Will a Selic rate above 14% harm retail?

Despite the positive scenario, economic volatility has directly impacted retail and consumer purchasing power. With the Selic rate increase, now set at 12.25% annually but projected to reach 14.75% in 2025 according to the Central Bank’s Boletim Focus, a warning has been raised about the rising cost of credit lines and a potential reduction in consumer spending. As debts and interest rates rise alongside the Selic, access to higher-value goods like appliances, electronics, vehicles, and furniture becomes limited, and less money circulates in the market. To some extent, this also affects retailers, who end up with higher levels of debt. “This scenario directly impacts credit availability, making it more expensive and consequently scarcer. Because of this, retailers need to be more assertive to make sales,” points out Glauco Soares Filho.

As an alternative to stimulate consumption, retailers need to invest in their own customer loyalty strategies, such as offering credit and providing store-branded cards, known as Private Label. Although Pix is the population’s favorite payment method, with 29 billion transactions in the first half of 2024 alone, according to the Brazilian Association of Credit Card and Services Companies (ABECS), retail-branded cards are gaining popularity.

According to the survey ‘Fiserv Insights: Brazilians and the Use of Credit Cards Today and Tomorrow,’ 62% of the population already has at least one retail store credit card. And once they have one, 67% of people end up spending more with it. Specifically among individuals in classes D and E, this number reaches 81%. This is because 28% of people in classes D and E consider credit cards as part of their income, and 28% see installment payments as the main benefit of this payment method. Additionally, individuals in classes D and E often have more than one card to increase their available credit limit—meaning they seek greater access to income.

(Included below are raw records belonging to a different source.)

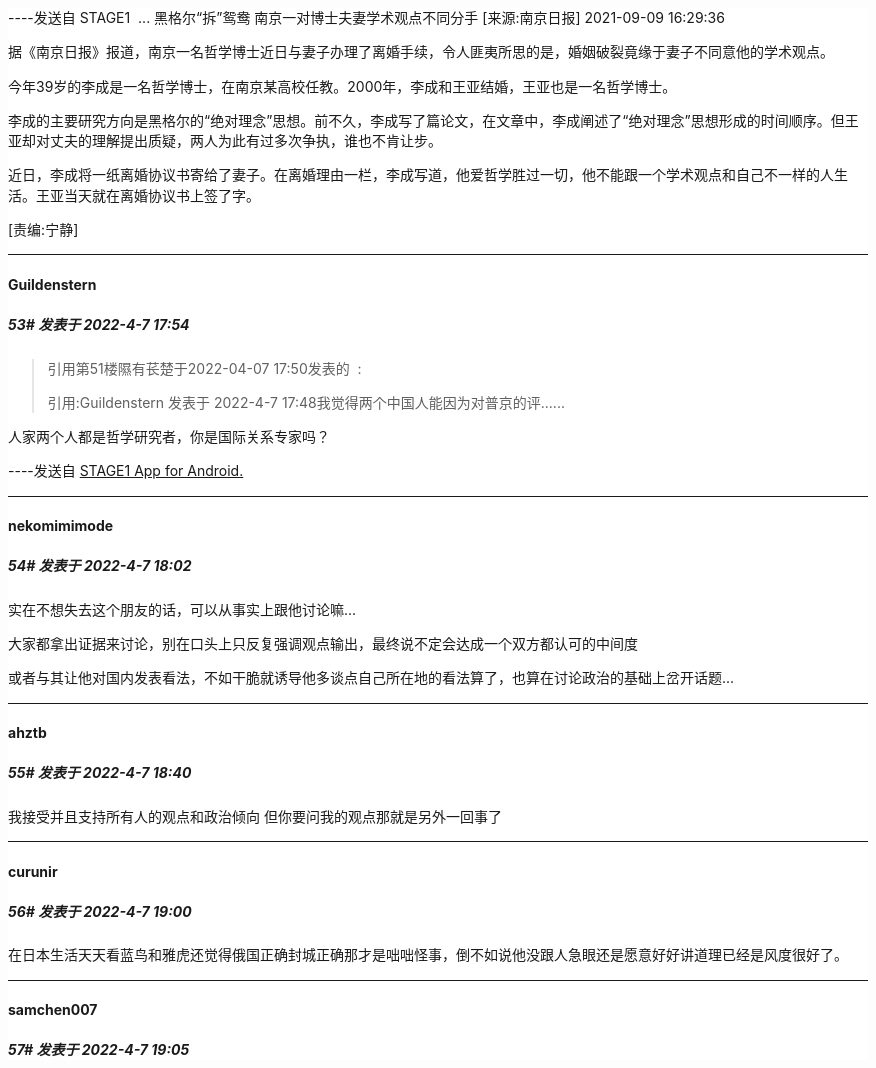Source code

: ----发送自 STAGE1  ...</blockquote>
黑格尔“拆”鸳鸯 南京一对博士夫妻学术观点不同分手
[来源:南京日报] 2021-09-09 16:29:36

据《南京日报》报道，南京一名哲学博士近日与妻子办理了离婚手续，令人匪夷所思的是，婚姻破裂竟缘于妻子不同意他的学术观点。

今年39岁的李成是一名哲学博士，在南京某高校任教。2000年，李成和王亚结婚，王亚也是一名哲学博士。

李成的主要研究方向是黑格尔的“绝对理念”思想。前不久，李成写了篇论文，在文章中，李成阐述了“绝对理念”思想形成的时间顺序。但王亚却对丈夫的理解提出质疑，两人为此有过多次争执，谁也不肯让步。

近日，李成将一纸离婚协议书寄给了妻子。在离婚理由一栏，李成写道，他爱哲学胜过一切，他不能跟一个学术观点和自己不一样的人生活。王亚当天就在离婚协议书上签了字。

[责编:宁静]

*****

####  Guildenstern  
##### 53#       发表于 2022-4-7 17:54

<blockquote>引用第51楼隰有苌楚于2022-04-07 17:50发表的  :

引用:Guildenstern 发表于 2022-4-7 17:48我觉得两个中国人能因为对普京的评......</blockquote>
人家两个人都是哲学研究者，你是国际关系专家吗？

----发送自 [STAGE1 App for Android.](http://stage1.5j4m.com/?1.37)

*****

####  nekomimimode  
##### 54#       发表于 2022-4-7 18:02

实在不想失去这个朋友的话，可以从事实上跟他讨论嘛...

大家都拿出证据来讨论，别在口头上只反复强调观点输出，最终说不定会达成一个双方都认可的中间度

或者与其让他对国内发表看法，不如干脆就诱导他多谈点自己所在地的看法算了，也算在讨论政治的基础上岔开话题...

*****

####  ahztb  
##### 55#       发表于 2022-4-7 18:40

我接受并且支持所有人的观点和政治倾向
但你要问我的观点那就是另外一回事了

*****

####  curunir  
##### 56#       发表于 2022-4-7 19:00

在日本生活天天看蓝鸟和雅虎还觉得俄国正确封城正确那才是咄咄怪事，倒不如说他没跟人急眼还是愿意好好讲道理已经是风度很好了。

*****

####  samchen007  
##### 57#       发表于 2022-4-7 19:05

“The main driver of all this is credit, but retailers have also diversified customer acquisition and sought to retain them through appropriate CRM programs, cashback policies, loyalty programs, and other incentives to ensure consumers return and not just make a single purchase but establish recurring spending, especially in the durable goods sector. In the food sector, this also happens, but the format and discount percentages tend to be more conservative,” explains Glauco.

What lies ahead?

For 2025, trends point to an even greater integration of retail with technology. E-commerce, whose revenue grew by 18.7% in the first half of 2024, reaching R$160.3 billion, driven by the food sector (18.4%), will continue to thrive alongside the incorporation of financial services. This way, it will become increasingly possible to link purchases to consumers’ credit needs, such as loans, financing, and other services, tailored to their needs and budgets.  

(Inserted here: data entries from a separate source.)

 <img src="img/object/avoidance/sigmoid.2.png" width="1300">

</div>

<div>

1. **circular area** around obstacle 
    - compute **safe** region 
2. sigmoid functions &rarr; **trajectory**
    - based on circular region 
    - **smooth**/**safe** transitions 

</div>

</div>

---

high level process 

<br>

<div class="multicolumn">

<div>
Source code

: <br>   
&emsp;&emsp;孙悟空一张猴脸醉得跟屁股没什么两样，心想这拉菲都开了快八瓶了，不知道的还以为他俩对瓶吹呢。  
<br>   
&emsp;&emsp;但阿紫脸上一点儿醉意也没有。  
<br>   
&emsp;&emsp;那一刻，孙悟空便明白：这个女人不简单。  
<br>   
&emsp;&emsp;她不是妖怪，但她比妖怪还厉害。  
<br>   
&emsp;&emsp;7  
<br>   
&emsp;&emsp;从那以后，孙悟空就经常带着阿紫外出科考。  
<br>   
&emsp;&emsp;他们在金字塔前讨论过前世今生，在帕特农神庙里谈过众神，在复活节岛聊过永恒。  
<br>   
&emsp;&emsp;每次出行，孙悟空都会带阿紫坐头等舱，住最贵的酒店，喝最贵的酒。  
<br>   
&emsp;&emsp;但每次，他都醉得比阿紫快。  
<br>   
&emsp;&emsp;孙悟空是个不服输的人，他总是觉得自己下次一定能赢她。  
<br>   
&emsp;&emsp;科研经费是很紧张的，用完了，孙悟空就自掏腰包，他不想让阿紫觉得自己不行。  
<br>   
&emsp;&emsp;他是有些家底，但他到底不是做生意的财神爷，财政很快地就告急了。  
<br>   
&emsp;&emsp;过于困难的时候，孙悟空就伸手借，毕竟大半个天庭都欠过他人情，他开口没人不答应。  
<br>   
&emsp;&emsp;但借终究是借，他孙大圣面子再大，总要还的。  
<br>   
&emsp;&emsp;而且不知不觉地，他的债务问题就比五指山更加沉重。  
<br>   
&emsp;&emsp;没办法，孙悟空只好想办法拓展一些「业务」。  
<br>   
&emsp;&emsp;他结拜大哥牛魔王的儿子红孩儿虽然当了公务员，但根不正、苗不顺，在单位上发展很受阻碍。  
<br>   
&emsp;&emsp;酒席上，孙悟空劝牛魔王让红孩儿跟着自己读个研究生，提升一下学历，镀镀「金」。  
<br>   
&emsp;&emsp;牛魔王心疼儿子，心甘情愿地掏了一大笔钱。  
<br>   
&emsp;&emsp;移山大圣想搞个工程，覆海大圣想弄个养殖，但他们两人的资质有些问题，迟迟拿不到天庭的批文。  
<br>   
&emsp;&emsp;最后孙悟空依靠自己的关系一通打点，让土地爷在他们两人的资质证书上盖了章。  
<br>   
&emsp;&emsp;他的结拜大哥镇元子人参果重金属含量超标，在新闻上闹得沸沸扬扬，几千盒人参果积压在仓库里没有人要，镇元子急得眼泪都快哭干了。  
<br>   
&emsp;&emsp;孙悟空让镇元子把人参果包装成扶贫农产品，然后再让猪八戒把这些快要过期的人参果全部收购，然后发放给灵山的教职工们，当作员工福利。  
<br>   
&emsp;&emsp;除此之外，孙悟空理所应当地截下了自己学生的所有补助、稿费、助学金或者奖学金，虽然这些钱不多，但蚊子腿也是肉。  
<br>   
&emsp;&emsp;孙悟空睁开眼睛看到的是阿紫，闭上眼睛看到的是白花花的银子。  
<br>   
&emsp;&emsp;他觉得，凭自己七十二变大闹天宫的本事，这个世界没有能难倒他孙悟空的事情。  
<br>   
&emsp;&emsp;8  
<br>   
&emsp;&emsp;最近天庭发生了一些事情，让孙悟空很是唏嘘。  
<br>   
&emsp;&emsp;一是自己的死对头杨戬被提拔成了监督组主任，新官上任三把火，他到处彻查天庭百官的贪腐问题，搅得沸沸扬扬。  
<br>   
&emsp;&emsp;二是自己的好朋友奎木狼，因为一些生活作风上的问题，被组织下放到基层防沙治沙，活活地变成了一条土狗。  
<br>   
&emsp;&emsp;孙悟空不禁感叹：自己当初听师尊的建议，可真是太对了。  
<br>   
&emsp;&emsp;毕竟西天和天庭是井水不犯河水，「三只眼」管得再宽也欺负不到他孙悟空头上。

“Brazilian consumption and retail today are pressured by the rising dollar, inflation, and this Selic hike, which was predictable and signaled by COPOM. Even so, retailers anticipated this movement more structurally in 2024, innovating in technology and combined offerings. These factors, along with the positive scenario of lower unemployment and increased payroll mass we’re seeing now, should bring stability to retail this year. After all, retail plays a key role in supporting the Brazilian economy, representing a significant portion of GDP,” comments Lucas Dornellas, Chief Revenue Officer at RPE – Retail Payment Ecosystem. According to data from the Brazilian Society of Retail and Consumption (SBVC), expanded retail reached R$2.75 trillion, representing 25.23% of GDP. Meanwhile, restricted retail stood at R$2.23 trillion, accounting for 20.45% of the country’s GDP. 

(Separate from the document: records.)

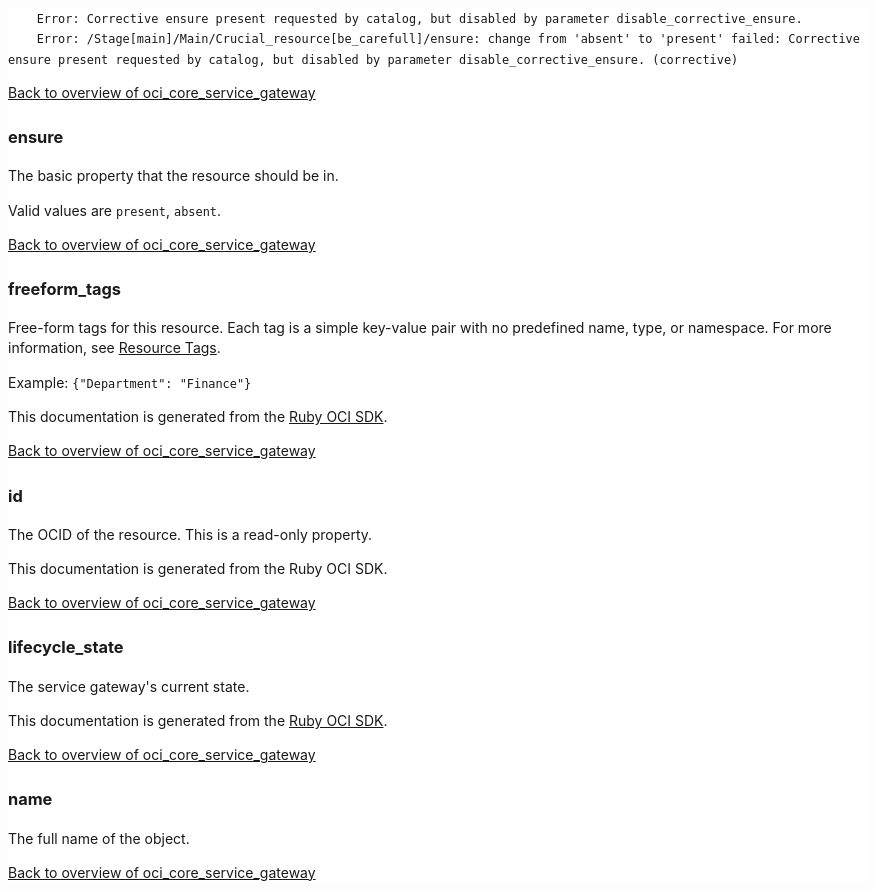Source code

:         Error: Corrective ensure present requested by catalog, but disabled by parameter disable_corrective_ensure.
        Error: /Stage[main]/Main/Crucial_resource[be_carefull]/ensure: change from 'absent' to 'present' failed: Corrective ensure present requested by catalog, but disabled by parameter disable_corrective_ensure. (corrective)



[Back to overview of oci_core_service_gateway](#attributes)

### ensure<a name='oci_core_service_gateway_ensure'>

The basic property that the resource should be in.

Valid values are `present`, `absent`. 

[Back to overview of oci_core_service_gateway](#attributes)

### freeform_tags<a name='oci_core_service_gateway_freeform_tags'>

  Free-form tags for this resource. Each tag is a simple key-value pair with no
predefined name, type, or namespace. For more information, see [Resource Tags](https://docs.cloud.oracle.com/Content/General/Concepts/resourcetags.htm).

Example: `{"Department": "Finance"}`

  This documentation is generated from the [Ruby OCI SDK](https://github.com/oracle/oci-ruby-sdk).



[Back to overview of oci_core_service_gateway](#attributes)

### id<a name='oci_core_service_gateway_id'>

The OCID of the resource. This is a read-only property.

This documentation is generated from the Ruby OCI SDK.



[Back to overview of oci_core_service_gateway](#attributes)

### lifecycle_state<a name='oci_core_service_gateway_lifecycle_state'>

The service gateway's current state.

This documentation is generated from the [Ruby OCI SDK](https://github.com/oracle/oci-ruby-sdk).



[Back to overview of oci_core_service_gateway](#attributes)

### name<a name='oci_core_service_gateway_name'>

The full name of the object.



[Back to overview of oci_core_service_gateway](#attributes)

For Pedro Albuquerque, co-founder and director of new business at RPE, the main challenge for retail in 2025 will be ‘controlling fixed costs, reducing their leverage, and having debts not tied to interest rates. This way, retailers will have more opportunities to launch new products, open new stores, and ensure more structured growth. With an effective share in GDP, Brazilian retail remains an essential engine of the economy. Betting on technological strategies and loyalty programs will be key to facing the challenges of 2025 and maintaining sustainable sector growth,’ concludes the expert.